+++ Passage +++

Biomarkers of acute kidney injury: Time to learn from implementations

Acute kidney injury (AKI) is a major clinical problem in the community and in hospital, with hospital-acquired AKI reported in about 20% of adult and 30% of paediatric admissions. Laboratory creatinine data from New South Wales support these figures: 16.4% of patients and 12.4% of hospitalisations developed AKI over a 5-year period. This study also highlighted the under-reporting of AKI in Australia based on coding of the International Classification of Diseases, tenth revision, Australian modification (ICD-10-AM) (1.6% incidence) versus laboratory creatinine-based diagnosis (12.4%). In addition, AKI leads to the development of chronic kidney disease (CKD) in many survivors. However, the true incidence of kidney damage following AKI may be even greater, since overt or subclinical AKI may lead to subclinical CKD, which in turn may precede overt CKD. Without measuring renal reserve or performing renal biopsy, subclinical CKD remains undetected, as creatinine remains normal by definition. Along with overt CKD, subclinical CKD remains a risk factor for AKI following repeated kidney exposure to injury. Unfortunately, an inevitable delay in diagnosis is inherent in the functional definition of AKI as recommended by the Kidney Disease: Improving Global Outcomes (KDIGO) criteria. This delay results from creatinine kinetics, with the result that creatinine-based diagnosis has never and will never lead to successful intervention trials in AKI. However, this definition is likely to change because of the recognition that kidney damage biomarkers offer near real-time detection of kidney cellular injury.

+++

• **Task brief**
What AKI incidence did ICD-10-AM coding show in the acute kidney injury text, compared with 12.4% from laboratory creatinine-based diagnosis?

+++ Data shown +++

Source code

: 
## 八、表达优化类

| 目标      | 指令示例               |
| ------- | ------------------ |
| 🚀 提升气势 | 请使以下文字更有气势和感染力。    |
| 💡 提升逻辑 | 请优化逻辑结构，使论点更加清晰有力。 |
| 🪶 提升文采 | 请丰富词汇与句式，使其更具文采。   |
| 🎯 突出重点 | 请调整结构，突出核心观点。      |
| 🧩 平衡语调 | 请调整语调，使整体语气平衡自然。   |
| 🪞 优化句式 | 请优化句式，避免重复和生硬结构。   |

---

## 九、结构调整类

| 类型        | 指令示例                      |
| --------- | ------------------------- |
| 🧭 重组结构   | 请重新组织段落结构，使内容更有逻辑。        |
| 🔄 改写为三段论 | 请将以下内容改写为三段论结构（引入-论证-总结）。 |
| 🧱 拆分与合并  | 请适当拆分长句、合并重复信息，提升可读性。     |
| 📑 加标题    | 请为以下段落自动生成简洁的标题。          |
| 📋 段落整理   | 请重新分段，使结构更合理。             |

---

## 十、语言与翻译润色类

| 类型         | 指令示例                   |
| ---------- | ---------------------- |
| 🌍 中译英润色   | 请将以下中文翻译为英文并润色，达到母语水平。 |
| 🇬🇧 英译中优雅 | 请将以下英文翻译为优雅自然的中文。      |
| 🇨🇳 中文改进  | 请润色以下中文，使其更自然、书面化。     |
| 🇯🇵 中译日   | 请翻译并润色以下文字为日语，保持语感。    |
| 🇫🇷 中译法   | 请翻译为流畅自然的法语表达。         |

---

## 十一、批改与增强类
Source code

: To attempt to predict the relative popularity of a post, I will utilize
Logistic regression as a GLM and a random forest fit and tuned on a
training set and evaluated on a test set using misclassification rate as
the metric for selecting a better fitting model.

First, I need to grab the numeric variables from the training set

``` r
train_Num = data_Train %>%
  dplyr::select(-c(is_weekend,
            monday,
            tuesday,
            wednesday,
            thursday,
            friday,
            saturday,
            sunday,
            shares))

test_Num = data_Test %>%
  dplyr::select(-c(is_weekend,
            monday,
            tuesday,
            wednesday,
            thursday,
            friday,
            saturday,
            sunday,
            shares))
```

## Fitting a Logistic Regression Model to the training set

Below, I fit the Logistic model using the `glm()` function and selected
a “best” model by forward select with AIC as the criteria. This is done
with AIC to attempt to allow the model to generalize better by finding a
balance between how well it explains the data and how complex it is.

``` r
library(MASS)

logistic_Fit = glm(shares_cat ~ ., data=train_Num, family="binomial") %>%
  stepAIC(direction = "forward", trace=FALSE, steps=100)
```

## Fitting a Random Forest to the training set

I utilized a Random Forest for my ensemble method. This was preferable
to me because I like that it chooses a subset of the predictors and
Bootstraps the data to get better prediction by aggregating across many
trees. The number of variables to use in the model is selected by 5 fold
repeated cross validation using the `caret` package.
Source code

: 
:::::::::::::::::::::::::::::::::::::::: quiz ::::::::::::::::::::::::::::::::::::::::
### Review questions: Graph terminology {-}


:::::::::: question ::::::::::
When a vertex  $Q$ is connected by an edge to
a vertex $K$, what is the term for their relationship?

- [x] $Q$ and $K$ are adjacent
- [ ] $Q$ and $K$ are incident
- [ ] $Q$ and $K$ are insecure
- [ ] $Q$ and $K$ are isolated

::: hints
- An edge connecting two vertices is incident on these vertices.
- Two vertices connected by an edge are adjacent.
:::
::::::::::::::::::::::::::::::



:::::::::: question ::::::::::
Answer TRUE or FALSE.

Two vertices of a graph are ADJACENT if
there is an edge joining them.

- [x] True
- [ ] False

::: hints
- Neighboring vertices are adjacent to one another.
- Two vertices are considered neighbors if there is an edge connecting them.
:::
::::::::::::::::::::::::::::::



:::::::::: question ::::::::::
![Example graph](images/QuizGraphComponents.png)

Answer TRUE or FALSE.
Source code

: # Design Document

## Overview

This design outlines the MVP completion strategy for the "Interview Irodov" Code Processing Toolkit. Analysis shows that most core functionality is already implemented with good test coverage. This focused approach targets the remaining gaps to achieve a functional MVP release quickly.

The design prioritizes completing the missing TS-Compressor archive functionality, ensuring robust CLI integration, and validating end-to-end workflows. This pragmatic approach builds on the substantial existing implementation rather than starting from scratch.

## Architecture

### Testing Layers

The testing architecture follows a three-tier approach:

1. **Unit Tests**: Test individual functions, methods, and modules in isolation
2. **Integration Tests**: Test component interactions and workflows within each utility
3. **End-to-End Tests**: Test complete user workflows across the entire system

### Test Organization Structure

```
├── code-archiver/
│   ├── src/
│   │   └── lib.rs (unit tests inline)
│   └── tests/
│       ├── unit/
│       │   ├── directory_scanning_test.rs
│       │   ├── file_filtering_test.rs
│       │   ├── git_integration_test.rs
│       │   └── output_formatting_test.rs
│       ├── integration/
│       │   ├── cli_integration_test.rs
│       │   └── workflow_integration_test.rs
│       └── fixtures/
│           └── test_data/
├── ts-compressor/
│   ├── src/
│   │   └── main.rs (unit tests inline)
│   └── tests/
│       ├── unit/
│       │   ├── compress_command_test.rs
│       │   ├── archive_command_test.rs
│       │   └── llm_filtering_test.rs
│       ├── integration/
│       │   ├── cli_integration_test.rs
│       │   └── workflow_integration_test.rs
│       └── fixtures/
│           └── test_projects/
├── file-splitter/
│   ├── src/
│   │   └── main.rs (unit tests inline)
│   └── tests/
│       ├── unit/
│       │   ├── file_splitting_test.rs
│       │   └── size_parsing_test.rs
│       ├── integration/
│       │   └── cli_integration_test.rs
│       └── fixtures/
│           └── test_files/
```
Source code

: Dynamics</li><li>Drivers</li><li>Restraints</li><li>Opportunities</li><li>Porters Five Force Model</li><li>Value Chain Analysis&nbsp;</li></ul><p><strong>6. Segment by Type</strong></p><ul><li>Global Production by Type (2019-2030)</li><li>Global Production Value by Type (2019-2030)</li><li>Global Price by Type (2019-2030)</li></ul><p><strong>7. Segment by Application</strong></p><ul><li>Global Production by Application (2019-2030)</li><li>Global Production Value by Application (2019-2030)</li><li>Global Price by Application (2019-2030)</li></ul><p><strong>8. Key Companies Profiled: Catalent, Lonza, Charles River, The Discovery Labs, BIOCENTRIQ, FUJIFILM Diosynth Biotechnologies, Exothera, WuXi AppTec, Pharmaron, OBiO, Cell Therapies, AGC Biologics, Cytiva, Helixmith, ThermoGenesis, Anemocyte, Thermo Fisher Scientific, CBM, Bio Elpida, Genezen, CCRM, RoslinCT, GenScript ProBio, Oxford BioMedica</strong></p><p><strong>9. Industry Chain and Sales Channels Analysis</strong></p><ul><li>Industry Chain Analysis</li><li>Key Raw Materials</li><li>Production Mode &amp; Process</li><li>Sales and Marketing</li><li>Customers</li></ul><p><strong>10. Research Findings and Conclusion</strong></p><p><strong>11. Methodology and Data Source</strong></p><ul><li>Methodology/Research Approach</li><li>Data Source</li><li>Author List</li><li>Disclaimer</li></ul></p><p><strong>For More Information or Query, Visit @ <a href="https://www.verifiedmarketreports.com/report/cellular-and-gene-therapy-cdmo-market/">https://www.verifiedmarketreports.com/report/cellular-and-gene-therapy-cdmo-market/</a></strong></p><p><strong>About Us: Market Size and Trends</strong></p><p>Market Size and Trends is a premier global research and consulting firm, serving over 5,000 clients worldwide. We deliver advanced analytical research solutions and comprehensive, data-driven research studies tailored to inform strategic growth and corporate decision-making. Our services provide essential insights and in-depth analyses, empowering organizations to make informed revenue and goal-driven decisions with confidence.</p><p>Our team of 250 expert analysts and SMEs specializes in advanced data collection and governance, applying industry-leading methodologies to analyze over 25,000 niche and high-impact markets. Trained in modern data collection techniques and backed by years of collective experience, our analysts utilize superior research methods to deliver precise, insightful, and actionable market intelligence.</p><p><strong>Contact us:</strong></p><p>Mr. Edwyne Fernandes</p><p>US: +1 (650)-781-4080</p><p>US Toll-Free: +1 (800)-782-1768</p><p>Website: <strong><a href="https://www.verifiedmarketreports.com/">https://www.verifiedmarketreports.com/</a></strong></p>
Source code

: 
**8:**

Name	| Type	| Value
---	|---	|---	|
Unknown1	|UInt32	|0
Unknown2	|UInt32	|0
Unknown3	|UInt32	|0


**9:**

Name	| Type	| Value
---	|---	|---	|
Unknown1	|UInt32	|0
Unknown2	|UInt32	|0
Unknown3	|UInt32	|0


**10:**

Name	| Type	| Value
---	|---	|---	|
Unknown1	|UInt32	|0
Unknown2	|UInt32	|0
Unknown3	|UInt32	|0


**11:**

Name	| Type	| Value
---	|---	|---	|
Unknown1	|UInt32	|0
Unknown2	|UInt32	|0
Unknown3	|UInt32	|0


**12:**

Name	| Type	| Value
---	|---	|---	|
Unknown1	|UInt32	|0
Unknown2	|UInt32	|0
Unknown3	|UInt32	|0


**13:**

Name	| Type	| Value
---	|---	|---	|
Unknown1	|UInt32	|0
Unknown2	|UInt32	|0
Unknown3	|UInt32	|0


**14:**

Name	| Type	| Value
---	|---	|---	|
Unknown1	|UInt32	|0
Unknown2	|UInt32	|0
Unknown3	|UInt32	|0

+++

• **Written solution**
1.6%